04 – Rohini

„wachsend; rötliche Kuh“
Gottheit: Brahma-Prajapati
Fixstern: Aldebaran im Sternbild Stier
Shakti: Wachstum
Obere Ebene: Pflanzen
Untere Ebene: Wasser
Ergebnis: die Schöpfung

Brahma beginnt schein Schöpfungswerk, indem er das Chaos des Urozeans (Varunas Reich) anschaut. Sein Schauen lässt Mahat-Tattva, das Meer der Ursachen entstehen, die Formen der Materie, die im Urozean als Potenz vorhanden sind. Brahmas Körper teilt sich in eine männliche und eine weibliche Hälfte, seine Gefährtin Saraswati, die Göttin der Weisheit. Brahma vereint sich mit Saraswati und es entsteht Manu, der Stammvater der Menschheit.

Im Nakshatra Rohini geht es um Brahmas Schöpfungswerk, die Natur, um das Wachsen der Dinge und des (lunaren) Bewusstseins. Sein Stern ist Aldebaran, der helle, rötliche Hauptstern im Sternbild Stier (Rohini lässt sich auch mit „rötliche Kuh“ übersetzen), das „Auge“ des Himmelsstiers. Aldebaran gehörte in babylonischer Zeit zu den vier königlichen Sternen (neben Regulus, Antares und Fomalhaut).

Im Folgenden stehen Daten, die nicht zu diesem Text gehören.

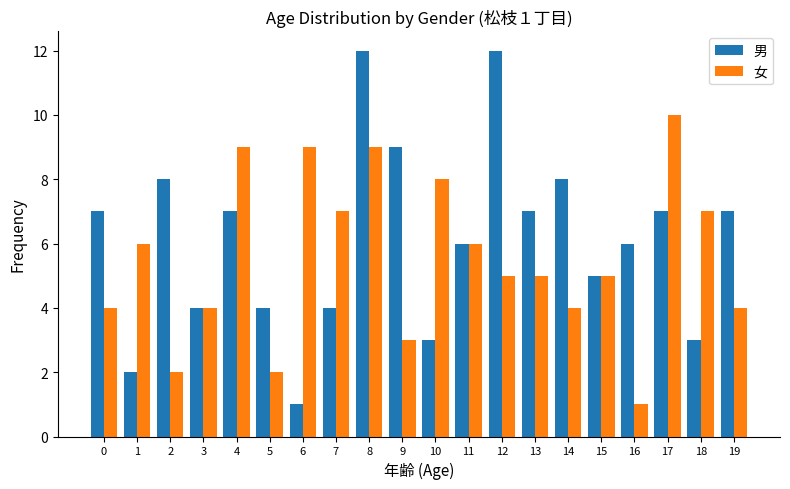

Which series has the widest spread of values?

男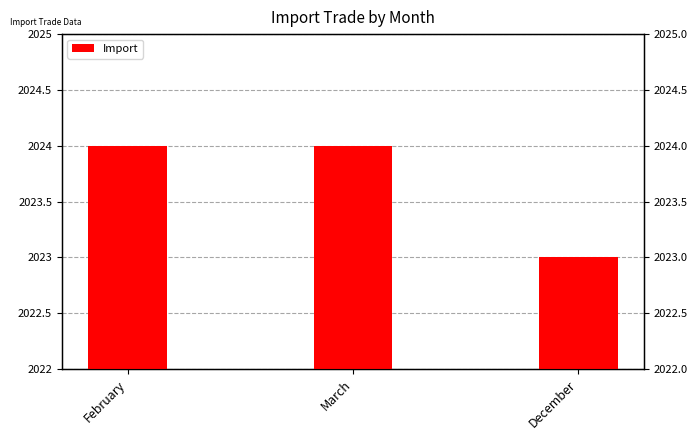

Approximately how many times larger is the value at March compared to December?

1.0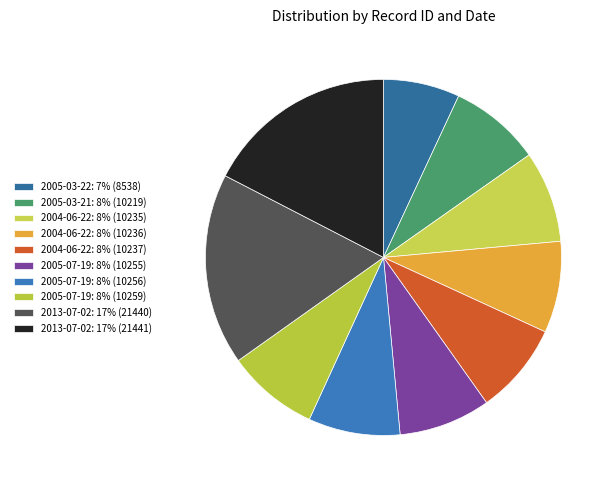

What is the largest slice in the pie chart?

2013-07-02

Rohini war die erklärte Lieblingsfrau des Mond-Gottes Chandra, obwohl er mit allen 27 Nakshatras verheiratet war. Deshalb werden angenehme Ereignisse, für die eine lange Lebensdauer erwünscht und beabsichtigt ist, zum Beispiel Hochzeiten oder Grundsteinlegungen, auf einen Termin gelegt, an dem vorzugsweise der Mond in Rohini steht. Die fixe (dhruva, sthira) Natur Rohinis begünstigt langfristige Effekte dieser Konstellation. Das Sternbild Stier kann allerdings mit der ausgeprägten Neigung zur Hingabe an den Genuß der materiellen Freuden des Lebens neben einem besitzergreifenden und festhaltenden Wesen eine Tendenz zu Neid, Missgunst und Eifersucht begünstigen.

Die mythologische Bevorzugung Rohinis durch den Mond kann als Hinweis auf die Gefahren der Verstrickung des (lunaren) Bewusstseins in die Welt der Materie verstanden werden. Das Eintauchen des Bewusstseins in die Materie ist mit Freuden und Annehmlichkeiten verbunden, und gleichzeitig mit Schmerzen und Tod (das Abnehmen des Mondes). Der zunehmende Mond macht wiederum jeden Monat aufs neue deutlich, dass es keinen endgültigen Tod gibt, sondern alles in der Welt der Materie ein Kreislauf von Werden, Vergehen und Neuwerden ist.

Foto Wikipedia

Fred Astaire, Joan Baez, Brigitte Bardot, Julie Delpy wurden jeweils mit dem Mond in Rohini geboren. Sie stehen beispielhaft für die Lebensfreude, Schönheit und das Gefühl der Verbundenheit mit und Verantwortlichkeit für Brahmas Schöpfung, für Mensch, Tier und Natur, die sie in Arbeit oder Privatleben zum Ausdruck bringen.